Five financial institutions are named as victims in the indictment, including Chattanooga lender Cornerstone Community Bank. MacCoon said these five were by no means the only banks harmed in the scheme but had been selected to make the prosecution’s case succinctly, so that a trial of the case need not take six months. “We just bite off chunks to indict,” he said. “You have to bite off chewable chunks.”
MacCoon said that if the case is proven against the defendants, restitution will be ordered for all affected financial institutions, not just those named – but he agreed lenders should probably not hold their breaths. “It’s often the case that things go sour and you don’t find nearly the money that the banks lost,” he said.
The indictment does not mention –and nor would MacCoon discuss – another category of banks that figure in the Preserve story – the developer’s “preferred lenders,” notably Farm Credit Services of America, which furnished so many loans on so many Preserve lots it is difficult to see how it could have been consistently deceived by the developer’s alleged misrepresentations.
FCS issued a statement to this newspaper in 2009 condemning the Southern Group lending program as a distortion of prudent banking practices; but in two separate civil lawsuits filed in federal court in Rome, Ga., by disappointed investors, the bank was named along with Southern Group as part of the conspiracy the litigants said had defrauded them. FCS was later released from both suits under undisclosed terms, and both lawsuits subsequently settled out of court.
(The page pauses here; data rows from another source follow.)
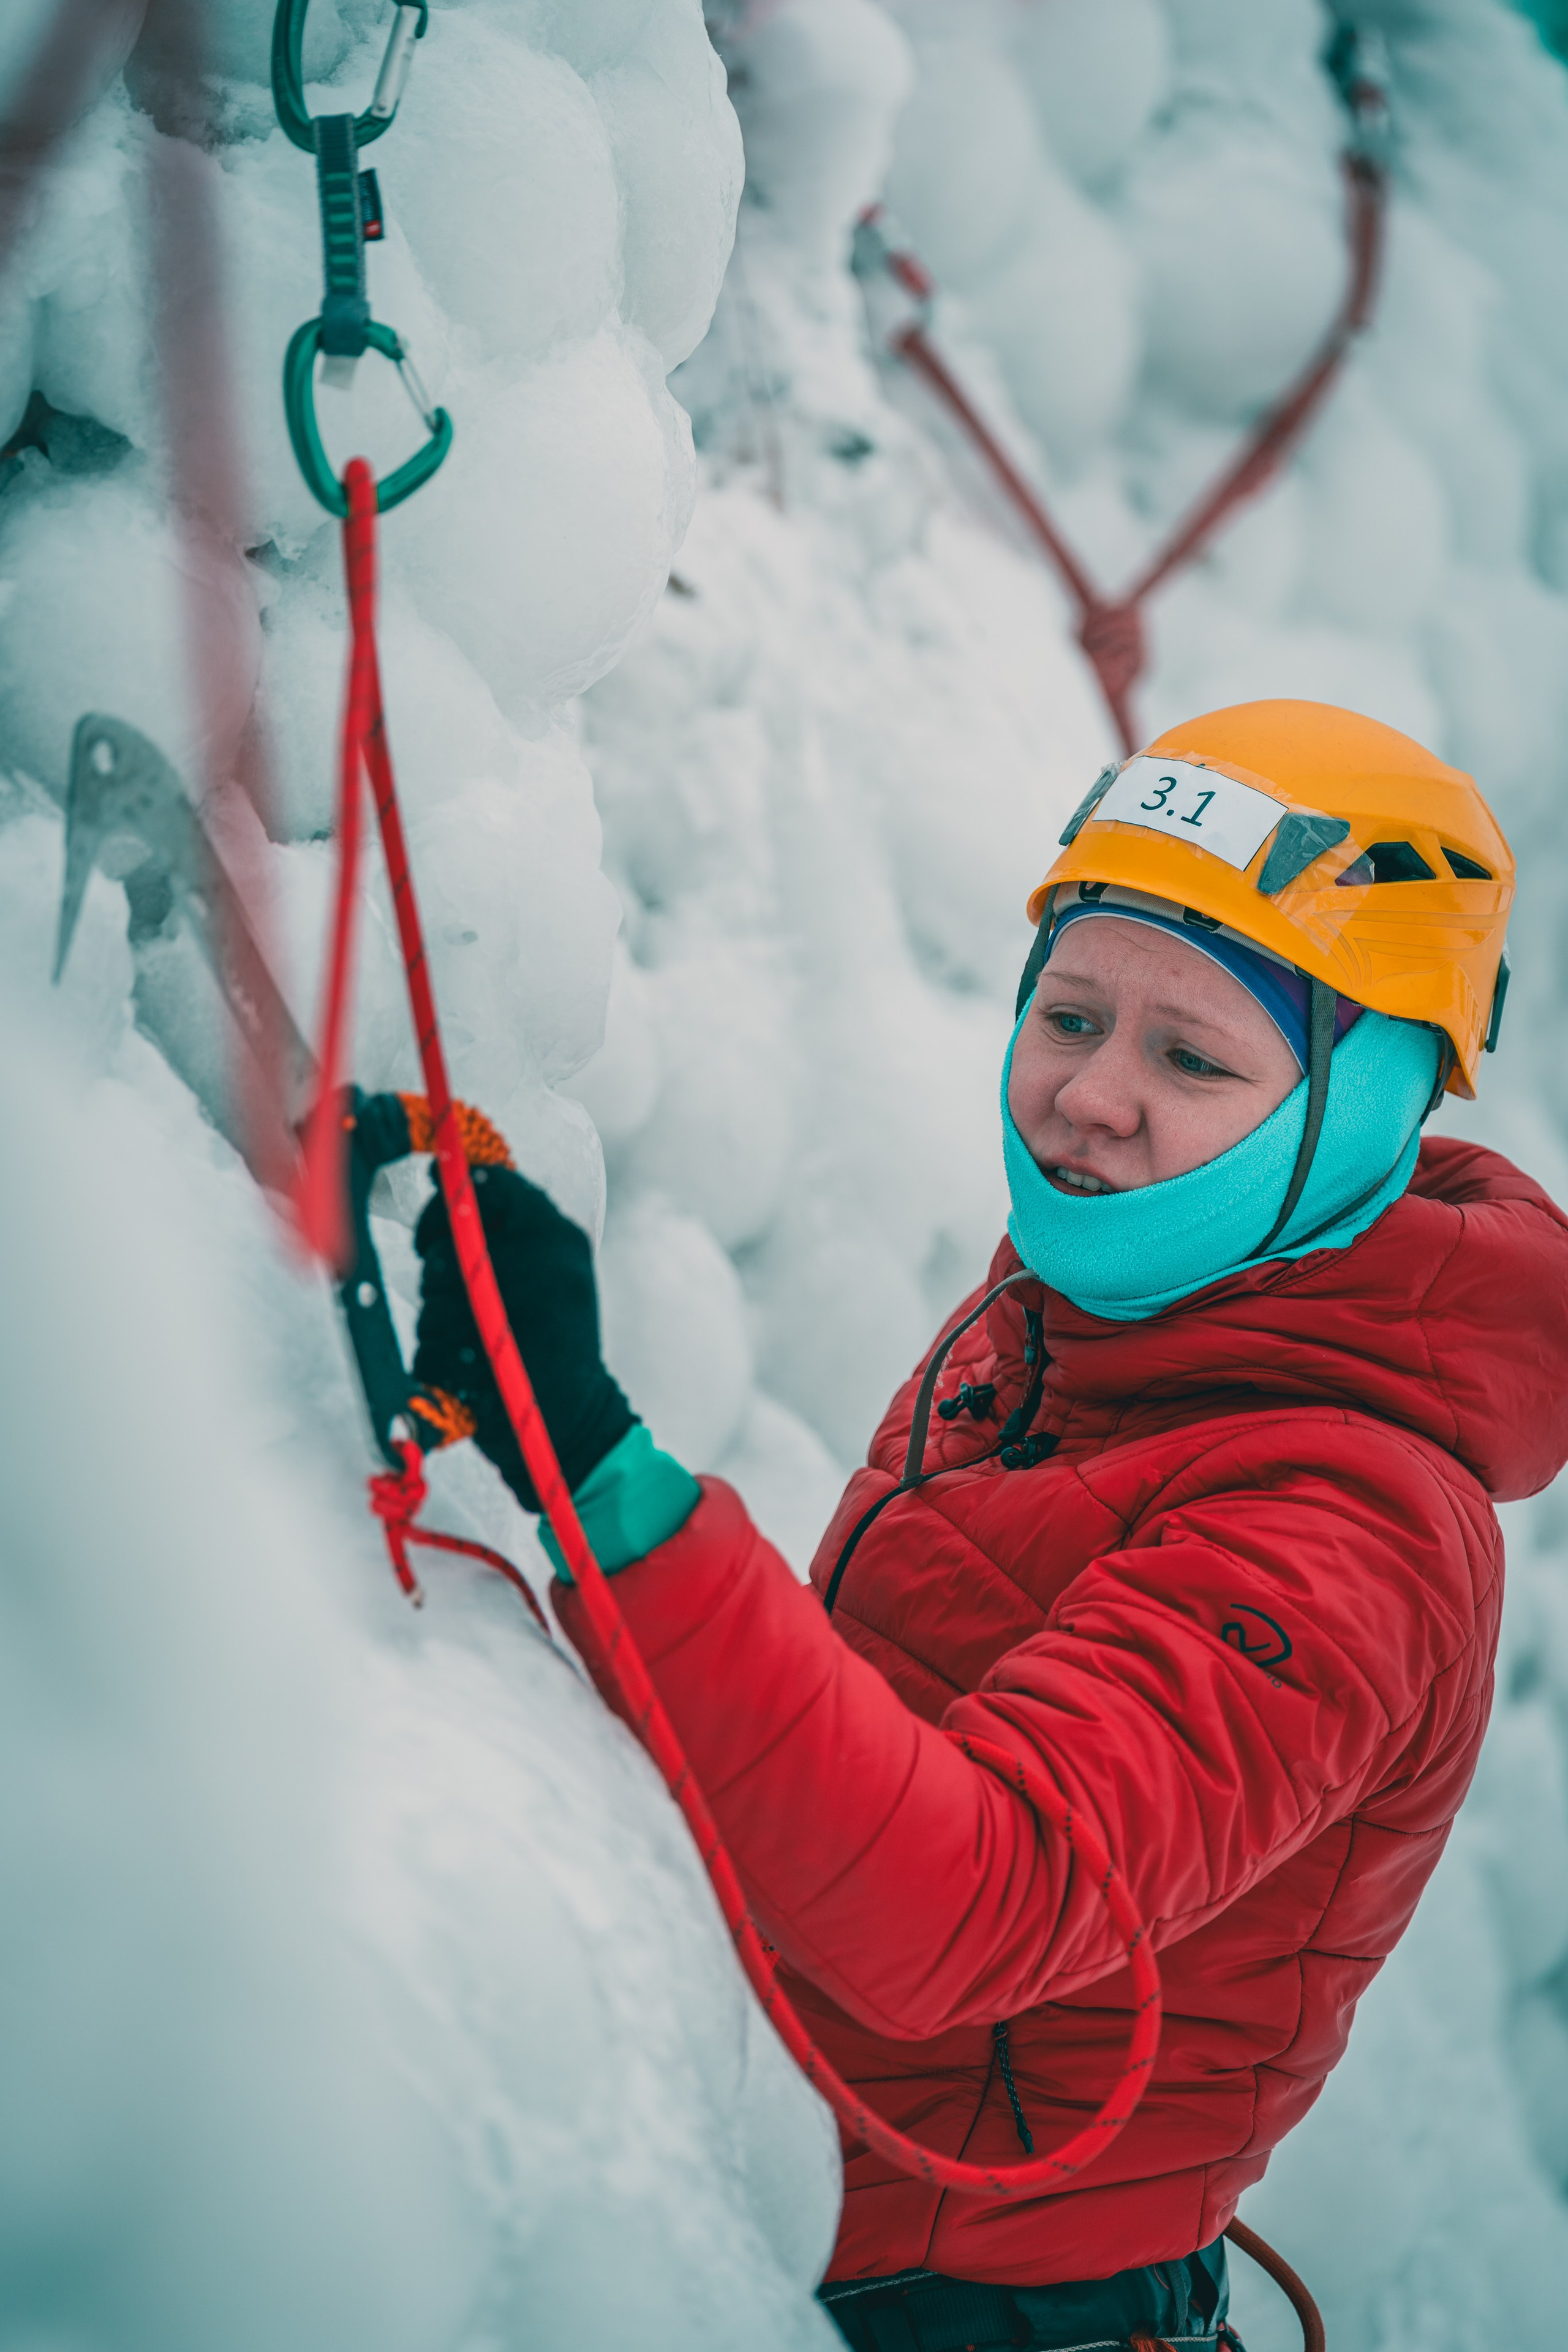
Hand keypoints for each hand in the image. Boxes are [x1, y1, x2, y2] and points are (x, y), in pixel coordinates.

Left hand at [413, 1165, 634, 1510]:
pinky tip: (471, 1371)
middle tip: (464, 1298)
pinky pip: (428, 1346)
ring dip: (440, 1324)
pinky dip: (438, 1362)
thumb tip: (439, 1179)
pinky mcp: (481, 1360)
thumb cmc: (555, 1340)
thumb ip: (509, 1227)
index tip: (437, 1230)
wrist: (574, 1420)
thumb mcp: (554, 1269)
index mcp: (557, 1234)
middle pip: (446, 1247)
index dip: (446, 1202)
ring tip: (480, 1343)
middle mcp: (537, 1264)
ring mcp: (509, 1311)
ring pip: (431, 1300)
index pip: (485, 1186)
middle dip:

MacCoon would not say precisely how long the FBI investigation of the Preserve sales had gone on, but however long it took, now that an indictment has been served the matter is moving speedily enough. Plea bargaining is to be concluded by June 18, with a trial date set for July 9. MacCoon explained that though initial appearances were before a U.S. Magistrate, if the case goes to trial it will be before a jury in federal district court.
The Chattanooga Times Free Press reported that Josh Dobson had engaged Rossville attorney Chris Townley, who would press for a trial to prove the young developer’s innocence.
As for sentencing, MacCoon said that each of the eight counts of bank fraud potentially carries a 30-year prison term and a $1 million fine, but that judges have broad latitude in assigning appropriate punishment.